[2010年7月22日(VOL.43 NO.29) p.50]
妊娠中のストレスが出生児の喘息リスクを上昇
〔ボストン〕 妊娠中は,母子ともにストレスの影響を受けやすいが,Brigham and Women's病院(BWH)チャニング研究所内科のRosalind J. Wright助教授とハーバード大学(ともにボストン)の研究者らは,妊娠中のストレスが出生児の喘息リスクを高める可能性があるとAmerican Journal of Respiratory and Critical Care Medicine(2010; 182: 25-33)に発表した。
サイトカインのパターンに影響
筆頭研究者のWright助教授によると,以前の研究では妊娠中の母親のストレスが胎児の免疫系の発達に影響する可能性が示唆されていた。
今回の研究では,ストレスの多い環境下にいる母親から生まれた乳児と,ストレスの低い母親から生まれた乳児の臍帯血中の免疫機能マーカーが比較検討された。

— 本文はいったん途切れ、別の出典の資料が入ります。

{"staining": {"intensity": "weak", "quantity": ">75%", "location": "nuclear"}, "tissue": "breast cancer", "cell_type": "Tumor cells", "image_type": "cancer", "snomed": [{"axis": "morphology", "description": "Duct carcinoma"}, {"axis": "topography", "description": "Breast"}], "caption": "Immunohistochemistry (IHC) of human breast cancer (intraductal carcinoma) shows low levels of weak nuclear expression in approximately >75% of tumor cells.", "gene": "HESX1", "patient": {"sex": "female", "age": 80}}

被験者は,都市部在住の妊婦で,ほとんどが少数民族であった。そのうち20%が法定貧困レベルを下回っており,父親ないし妊娠中の母親に喘息またはアレルギーの既往歴があった。家庭(家庭内暴力を含む),地域(コミュニティーの暴力)での生活におけるさまざまなストレス因子について詳細に質問し,557家族から回答が得られた。
同助教授らは,出産時に採取した臍帯血から免疫細胞を分離して,多数の因子(粉塵,ゴキブリなどアレルギー源,ウイルス性および細菌性刺激物質)で刺激し,さまざまなサイトカインの産生を分析した。これは,環境に対して乳児の免疫がどのように反応するかの指標となる。

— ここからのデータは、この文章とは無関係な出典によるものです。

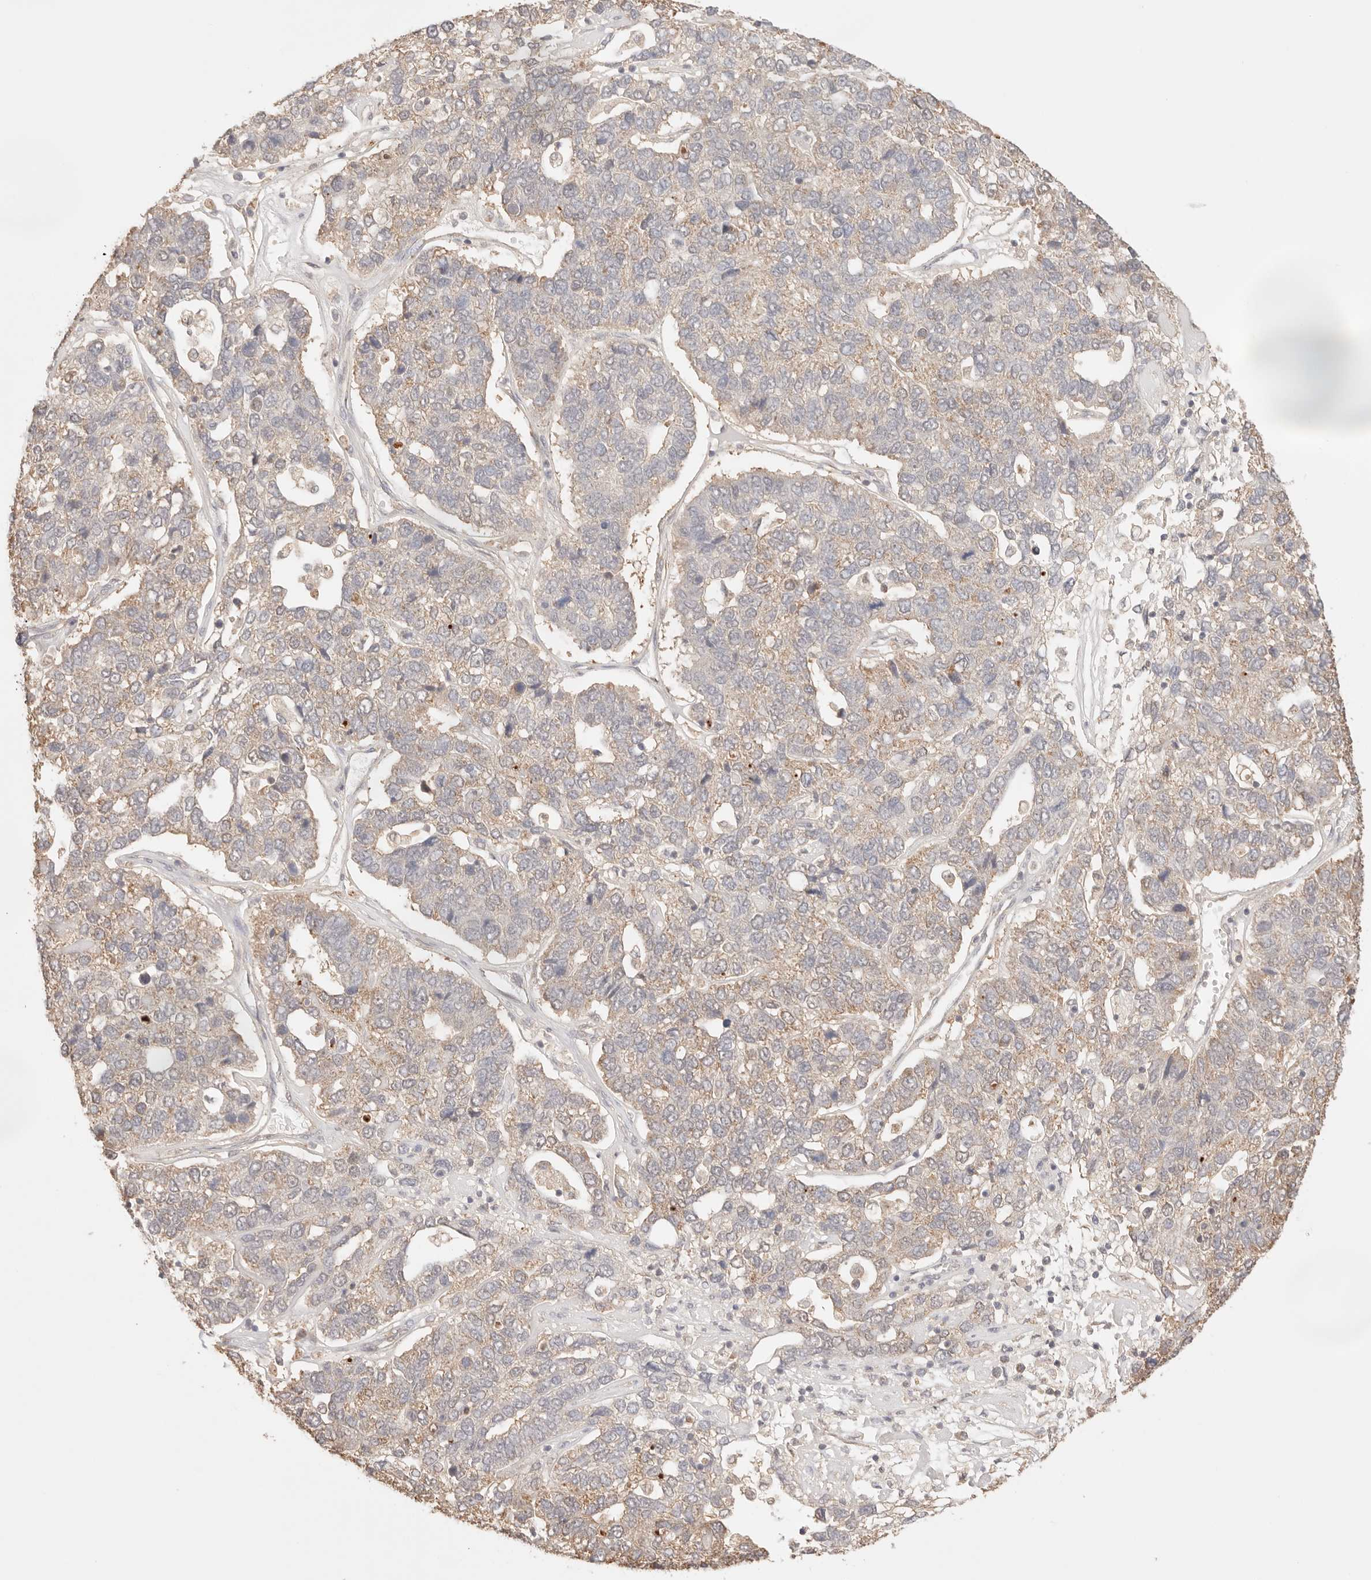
{"staining": {"intensity": "weak", "quantity": "<25%", "location": "cytoplasmic/membranous"}, "tissue": "pancreatic cancer", "cell_type": "Tumor cells", "image_type": "cancer", "snomed": [{"axis": "morphology", "description": "Adenocarcinoma, NOS"}, {"axis": "topography", "description": "Pancreas"}], "caption": "Pancreatic cancer was stained to show a protein in brown. There is no significant staining in tumor cells. (Immunohistochemistry (ihc), brightfield microscopy, high magnification).", "gene": "IL1R2", "patient": {"sex": "female", "age": 61}}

その結果,所定の刺激物質に対するサイトカインの放出パターンは,母親のストレスレベル(自己報告)によって異なることが示唆された。
同助教授は「ストレスの高い母親の胎盤で認められたサイトカインの産生パターンにより,出生児の免疫機能が確認できるが,胎児が成長すれば,喘息とアレルギーの発症リスクのマーカーとなるかもしれない」と説明している。
同助教授は今回の知見について「母親の心理的ストレスが児の免疫反応プログラミングに関与していることと,この影響が妊娠中から始まっていることを示唆している。今回検討した乳児が成長すれば,これらの因子が喘息とアレルギー発症にどのように関与しているか確認することができるだろう」と述べている。
今回の研究は米国立アレルギー・感染症研究所(NIAID)から助成を受けており,乳児が成長し,母親のストレスレベルが実際に喘息の発症に影響を及ぼすか否かを確認するまで続けられる。